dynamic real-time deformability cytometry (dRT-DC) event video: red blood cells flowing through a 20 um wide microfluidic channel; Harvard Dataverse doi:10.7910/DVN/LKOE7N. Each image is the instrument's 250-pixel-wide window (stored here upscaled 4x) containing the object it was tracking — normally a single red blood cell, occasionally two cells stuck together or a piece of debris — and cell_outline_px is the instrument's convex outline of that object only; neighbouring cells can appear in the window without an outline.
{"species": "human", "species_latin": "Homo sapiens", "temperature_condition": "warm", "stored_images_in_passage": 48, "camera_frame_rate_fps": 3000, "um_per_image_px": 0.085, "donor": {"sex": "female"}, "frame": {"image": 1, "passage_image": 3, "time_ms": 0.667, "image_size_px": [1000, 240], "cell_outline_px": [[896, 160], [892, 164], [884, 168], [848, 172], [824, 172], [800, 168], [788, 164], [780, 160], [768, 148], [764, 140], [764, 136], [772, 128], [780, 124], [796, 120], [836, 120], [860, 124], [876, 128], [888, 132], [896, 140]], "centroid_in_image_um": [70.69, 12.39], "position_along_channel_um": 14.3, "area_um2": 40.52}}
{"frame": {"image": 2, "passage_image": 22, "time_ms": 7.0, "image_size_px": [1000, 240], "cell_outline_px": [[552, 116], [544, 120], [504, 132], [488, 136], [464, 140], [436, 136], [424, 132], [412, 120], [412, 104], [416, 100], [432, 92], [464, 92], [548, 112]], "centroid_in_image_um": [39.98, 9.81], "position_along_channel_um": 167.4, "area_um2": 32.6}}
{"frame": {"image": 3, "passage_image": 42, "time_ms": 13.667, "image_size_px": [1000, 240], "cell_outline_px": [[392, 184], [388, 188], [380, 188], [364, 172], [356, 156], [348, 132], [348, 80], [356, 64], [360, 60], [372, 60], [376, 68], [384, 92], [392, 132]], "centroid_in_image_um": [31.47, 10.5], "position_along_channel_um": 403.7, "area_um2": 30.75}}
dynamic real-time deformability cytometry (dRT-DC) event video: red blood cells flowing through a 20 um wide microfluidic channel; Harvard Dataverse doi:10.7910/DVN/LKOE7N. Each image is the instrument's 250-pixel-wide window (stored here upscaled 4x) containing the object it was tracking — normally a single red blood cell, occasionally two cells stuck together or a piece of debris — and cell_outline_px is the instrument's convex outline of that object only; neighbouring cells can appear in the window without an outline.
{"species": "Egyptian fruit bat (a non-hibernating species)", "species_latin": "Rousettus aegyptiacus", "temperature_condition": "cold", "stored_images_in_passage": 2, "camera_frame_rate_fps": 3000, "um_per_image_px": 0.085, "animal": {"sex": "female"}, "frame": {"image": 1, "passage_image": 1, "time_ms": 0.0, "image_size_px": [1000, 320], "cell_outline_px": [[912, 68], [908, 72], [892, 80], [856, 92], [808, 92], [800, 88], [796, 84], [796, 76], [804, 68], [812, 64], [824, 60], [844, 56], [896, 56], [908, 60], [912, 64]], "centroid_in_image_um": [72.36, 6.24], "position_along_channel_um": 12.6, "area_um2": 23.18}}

### TASK BRIEF
Exactly reproduce every line of the records.

### RESPONSE FOR THIS EXERCISE
dynamic real-time deformability cytometry (dRT-DC) event video: red blood cells flowing through a 20 um wide microfluidic channel; Harvard Dataverse doi:10.7910/DVN/LKOE7N. Each image is the instrument's 250-pixel-wide window (stored here upscaled 4x) containing the object it was tracking — normally a single red blood cell, occasionally two cells stuck together or a piece of debris — and cell_outline_px is the instrument's convex outline of that object only; neighbouring cells can appear in the window without an outline.
{"species": "human", "species_latin": "Homo sapiens", "temperature_condition": "warm", "stored_images_in_passage": 48, "camera_frame_rate_fps": 3000, "um_per_image_px": 0.085, "donor": {"sex": "female"}, "frame": {"image": 1, "passage_image": 3, "time_ms": 0.667, "image_size_px": [1000, 240], "cell_outline_px": [[896, 160], [892, 164], [884, 168], [848, 172], [824, 172], [800, 168], [788, 164], [780, 160], [768, 148], [764, 140], [764, 136], [772, 128], [780, 124], [796, 120], [836, 120], [860, 124], [876, 128], [888, 132], [896, 140]], "centroid_in_image_um": [70.69, 12.39], "position_along_channel_um": 14.3, "area_um2": 40.52}}
{"frame": {"image": 2, "passage_image": 22, "time_ms": 7.0, "image_size_px": [1000, 240], "cell_outline_px": [[552, 116], [544, 120], [504, 132], [488, 136], [464, 140], [436, 136], [424, 132], [412, 120], [412, 104], [416, 100], [432, 92], [464, 92], [548, 112]], "centroid_in_image_um": [39.98, 9.81], "position_along_channel_um": 167.4, "area_um2": 32.6}}
{"frame": {"image": 3, "passage_image": 42, "time_ms": 13.667, "image_size_px": [1000, 240], "cell_outline_px": [[392, 184], [388, 188], [380, 188], [364, 172], [356, 156], [348, 132], [348, 80], [356, 64], [360, 60], [372, 60], [376, 68], [384, 92], [392, 132]], "centroid_in_image_um": [31.47, 10.5], "position_along_channel_um": 403.7, "area_um2": 30.75}}
dynamic real-time deformability cytometry (dRT-DC) event video: red blood cells flowing through a 20 um wide microfluidic channel; Harvard Dataverse doi:10.7910/DVN/LKOE7N. Each image is the instrument's 250-pixel-wide window (stored here upscaled 4x) containing the object it was tracking — normally a single red blood cell, occasionally two cells stuck together or a piece of debris — and cell_outline_px is the instrument's convex outline of that object only; neighbouring cells can appear in the window without an outline.
{"species": "Egyptian fruit bat (a non-hibernating species)", "species_latin": "Rousettus aegyptiacus", "temperature_condition": "cold", "stored_images_in_passage": 2, "camera_frame_rate_fps": 3000, "um_per_image_px": 0.085, "animal": {"sex": "female"}, "frame": {"image": 1, "passage_image": 1, "time_ms": 0.0, "image_size_px": [1000, 320], "cell_outline_px": [[912, 68], [908, 72], [892, 80], [856, 92], [808, 92], [800, 88], [796, 84], [796, 76], [804, 68], [812, 64], [824, 60], [844, 56], [896, 56], [908, 60], [912, 64]], "centroid_in_image_um": [72.36, 6.24], "position_along_channel_um": 12.6, "area_um2": 23.18}}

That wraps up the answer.